[Data records]

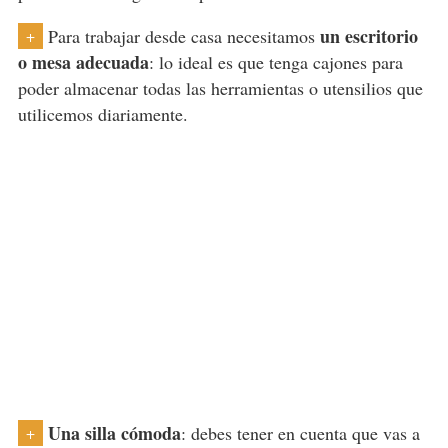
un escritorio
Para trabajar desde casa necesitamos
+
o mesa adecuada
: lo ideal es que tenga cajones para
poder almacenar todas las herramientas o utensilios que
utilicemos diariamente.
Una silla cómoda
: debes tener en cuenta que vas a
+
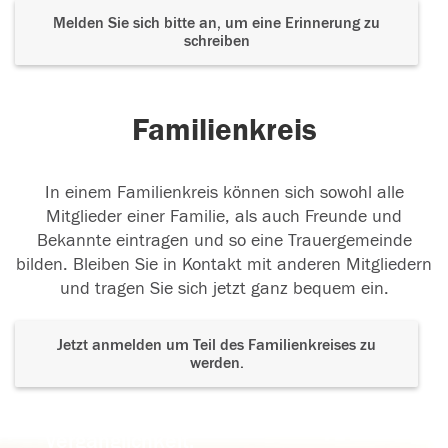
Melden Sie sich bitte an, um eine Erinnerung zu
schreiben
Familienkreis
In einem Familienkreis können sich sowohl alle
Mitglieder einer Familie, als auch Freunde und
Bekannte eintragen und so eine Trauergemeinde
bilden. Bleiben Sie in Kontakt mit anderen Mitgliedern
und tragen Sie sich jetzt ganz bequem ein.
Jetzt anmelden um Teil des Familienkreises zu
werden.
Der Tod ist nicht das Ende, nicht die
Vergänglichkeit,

---

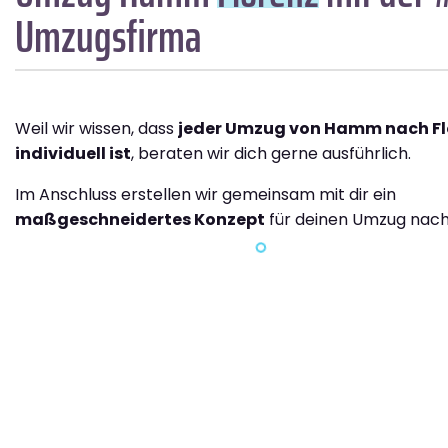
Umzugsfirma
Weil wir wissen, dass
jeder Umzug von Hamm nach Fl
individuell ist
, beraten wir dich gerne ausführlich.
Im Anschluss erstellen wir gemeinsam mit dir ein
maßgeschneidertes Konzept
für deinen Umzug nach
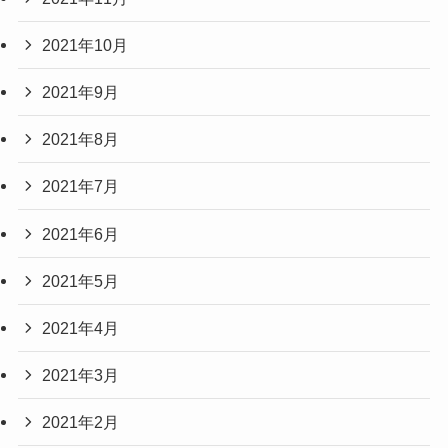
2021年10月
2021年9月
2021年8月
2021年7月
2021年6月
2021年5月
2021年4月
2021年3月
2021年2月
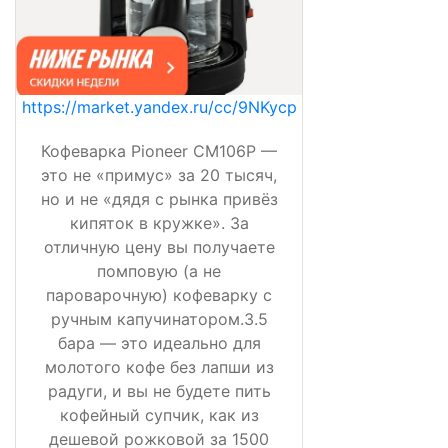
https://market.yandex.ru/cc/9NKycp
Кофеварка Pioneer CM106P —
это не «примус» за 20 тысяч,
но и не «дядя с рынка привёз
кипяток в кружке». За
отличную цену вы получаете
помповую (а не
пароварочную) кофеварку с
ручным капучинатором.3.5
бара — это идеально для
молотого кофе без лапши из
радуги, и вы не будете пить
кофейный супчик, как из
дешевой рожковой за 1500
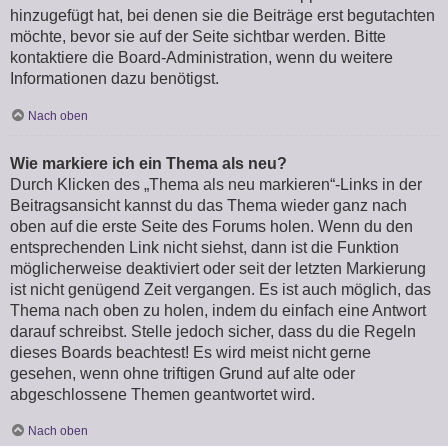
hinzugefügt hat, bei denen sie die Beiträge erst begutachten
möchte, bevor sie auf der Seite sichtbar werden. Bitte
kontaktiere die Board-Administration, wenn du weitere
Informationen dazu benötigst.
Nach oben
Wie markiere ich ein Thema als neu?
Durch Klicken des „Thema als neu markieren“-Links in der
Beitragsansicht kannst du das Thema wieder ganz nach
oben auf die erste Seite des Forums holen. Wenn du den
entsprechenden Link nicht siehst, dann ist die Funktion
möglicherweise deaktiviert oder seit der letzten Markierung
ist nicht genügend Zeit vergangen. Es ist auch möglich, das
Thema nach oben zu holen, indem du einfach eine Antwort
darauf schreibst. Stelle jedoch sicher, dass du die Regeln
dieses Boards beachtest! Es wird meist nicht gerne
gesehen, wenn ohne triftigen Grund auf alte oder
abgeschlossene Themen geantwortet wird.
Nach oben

EXERCISE »
Take the lines from the one containing "Melden Sie sich" through the one containing "und tragen Sie sich jetzt ganz bequem ein.", change "Familienkreis" to "Gedenkkreis" wherever it occurs, and reproduce those lines with nothing else altered.

REPLY »
Melden Sie sich bitte an, um eine Erinnerung zu
schreiben
Gedenkkreis
In einem Gedenkkreis können sich sowohl alle
Mitglieder einer Familie, als auch Freunde und
Bekannte eintragen und so eine Trauergemeinde
bilden. Bleiben Sie in Kontakt mit anderen Mitgliedern
und tragen Sie sich jetzt ganz bequem ein.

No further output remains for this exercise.